Dean says no one knows why the demand for it has skyrocketed recently. It could be that when a Chinese fish called a yellow croaker, which once supplied bladders, started dying out, people started turning to the Mexican totoaba to meet the demand for bladders.
And the totoaba has one big bladder, which it inflates and deflates to control its flotation. When dried, it's about the size of a laptop computer — and it sells for big bucks.
"When one totoaba fish bladder goes for $10,000 in the Chinese market," says Dean, "law enforcement agencies kind of raise up their eyebrows and take note of this trade going on."

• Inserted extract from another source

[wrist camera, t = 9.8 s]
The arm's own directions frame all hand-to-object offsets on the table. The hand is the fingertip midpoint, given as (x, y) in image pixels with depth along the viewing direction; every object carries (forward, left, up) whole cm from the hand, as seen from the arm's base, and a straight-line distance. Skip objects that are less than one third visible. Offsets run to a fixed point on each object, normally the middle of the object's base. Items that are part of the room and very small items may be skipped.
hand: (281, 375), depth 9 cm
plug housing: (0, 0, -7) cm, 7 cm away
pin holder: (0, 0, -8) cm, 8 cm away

What investigators found is that Mexican fishermen are using huge nets, called gill nets, to catch totoaba. And those nets also accidentally snare and kill the vaquita porpoises. Their corpses get thrown away, while the totoaba bladders go to China. The whole business is a violation of both Mexican and international law, since the totoaba and the vaquita are listed by international treaty as endangered, so they're legally protected.
Fish and Wildlife Service agents are finding that the bladders often make their way to China via California. They found their first illegal bladder in a car coming across the Mexican border in 2013 — an astute agent had heard of the trade and recognized the bladder.

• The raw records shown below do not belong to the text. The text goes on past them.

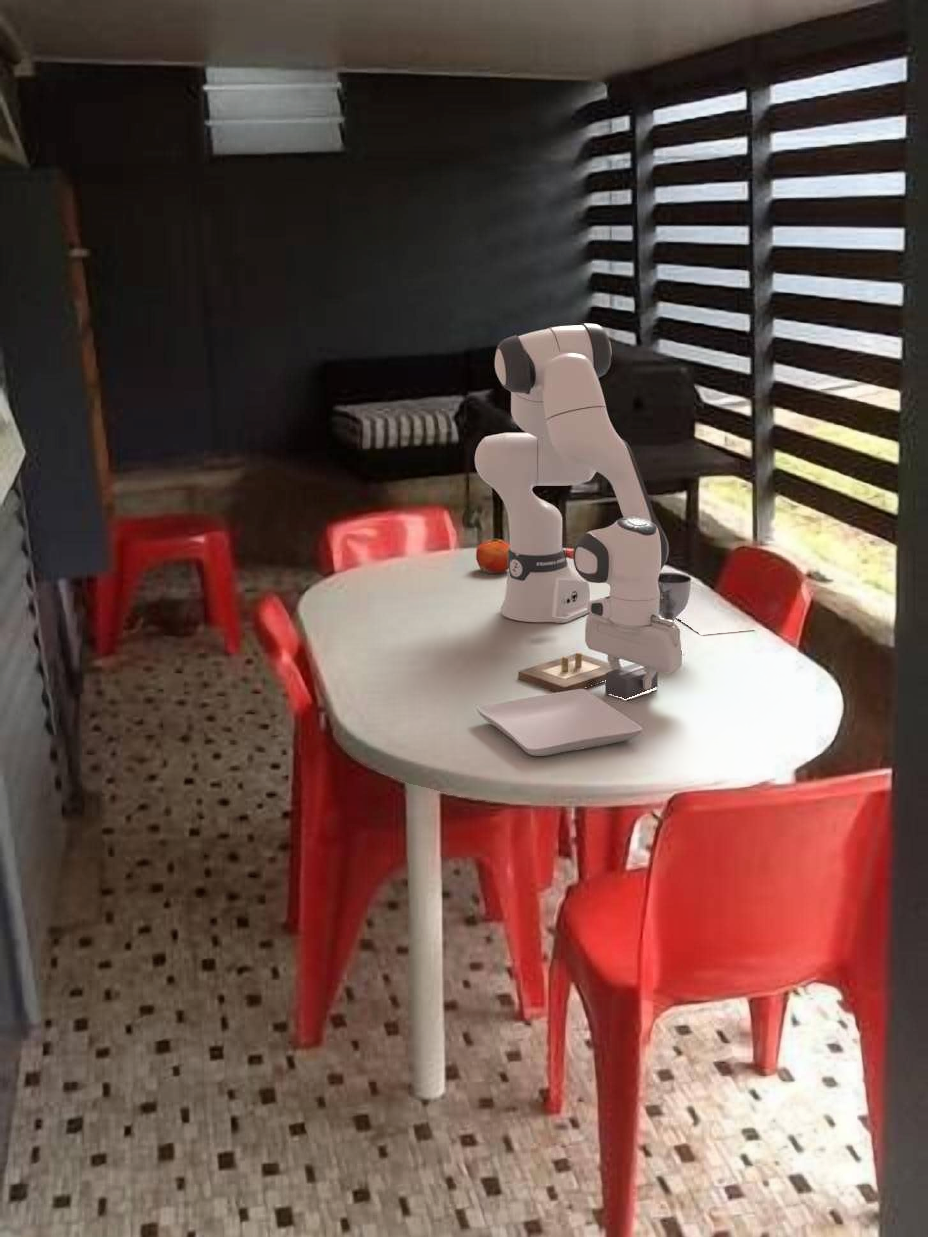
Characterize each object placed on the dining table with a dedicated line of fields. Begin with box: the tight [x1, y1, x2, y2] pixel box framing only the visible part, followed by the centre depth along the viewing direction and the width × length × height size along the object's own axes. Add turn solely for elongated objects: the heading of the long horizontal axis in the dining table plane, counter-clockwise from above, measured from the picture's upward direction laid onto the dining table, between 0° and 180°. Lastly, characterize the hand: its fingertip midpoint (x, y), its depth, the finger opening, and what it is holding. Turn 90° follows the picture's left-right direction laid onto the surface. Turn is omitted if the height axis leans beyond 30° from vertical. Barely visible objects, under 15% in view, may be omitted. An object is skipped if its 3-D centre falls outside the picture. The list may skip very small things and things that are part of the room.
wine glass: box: [658, 572, 692, 622], centre depth 267 cm, size 8×8×15 cm
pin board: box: [517, 652, 623, 693], centre depth 254 cm, size 16×12×4 cm
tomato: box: [475, 538, 510, 574], centre depth 327 cm, size 9×9×8 cm
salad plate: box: [476, 688, 643, 757], centre depth 227 cm, size 21×21×3 cm
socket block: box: [604, 663, 659, 699], centre depth 246 cm, size 8×5×4 cm, turn 132°
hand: (631, 683), depth 246 cm, fingers closed on socket block, 5 cm apart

Later that year, agents seized another fish bladder from under the floor mats of another car at the border. They let the driver go but followed him. Dean says when agents raided his house, the scene inside was crazy. No furniture — just bladders. Everywhere.
"There were totoaba swim bladders placed all throughout the house," Dean says. "Giant fans blowing to dry out the bladders." Altogether, the 214 bladders that agents found in that house were worth $3.6 million.

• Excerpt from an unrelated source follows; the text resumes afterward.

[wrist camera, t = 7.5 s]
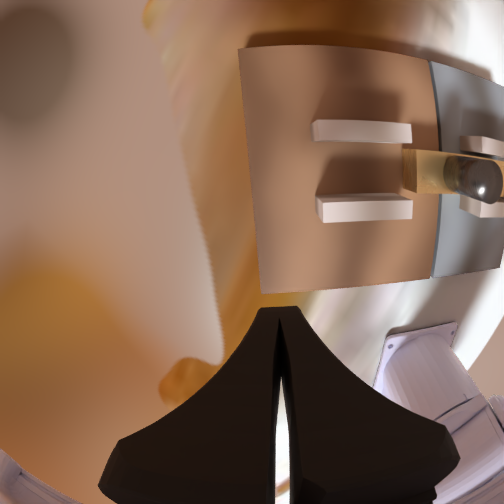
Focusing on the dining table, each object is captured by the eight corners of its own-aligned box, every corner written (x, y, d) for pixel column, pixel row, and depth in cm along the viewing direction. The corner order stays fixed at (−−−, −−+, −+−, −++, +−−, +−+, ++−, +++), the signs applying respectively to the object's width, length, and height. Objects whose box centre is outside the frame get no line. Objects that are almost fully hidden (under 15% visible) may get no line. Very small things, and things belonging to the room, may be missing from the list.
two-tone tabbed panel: (262, 280, 19) (259, 314, 15) (241, 59, 14) (232, 32, 10) (486, 258, 17) (516, 279, 13) (489, 88, 12) (523, 84, 8)
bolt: (402, 188, 14) (449, 205, 10) (401, 148, 13) (450, 151, 9) (488, 191, 14) (534, 208, 9) (488, 159, 13) (536, 168, 8)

Federal agents fear that with that kind of money at stake, the trade will get even bigger. "We absolutely have heard that cartels are involved in this trade," says Dean. "We've yet to nail that down."
Seven people have been prosecuted so far, she says. But fines and jail sentences issued so far have been relatively light.
Meanwhile, as more totoaba die for soup, more of the vaquita die with them. There are now only about 100 of these porpoises left on Earth, according Leigh Henry, a conservation policy adviser at the World Wildlife Fund. "It's the most endangered marine mammal," she says. "They are beautiful animals. They look like they have lipstick on and mascara."
The only place they're found is in the Gulf of California. Years ago, Mexico tried to protect the vaquita by putting large parts of its range off limits to fishing with gill nets. And the vaquita's numbers rebounded. Things were looking hopeful — until the totoaba trade took off.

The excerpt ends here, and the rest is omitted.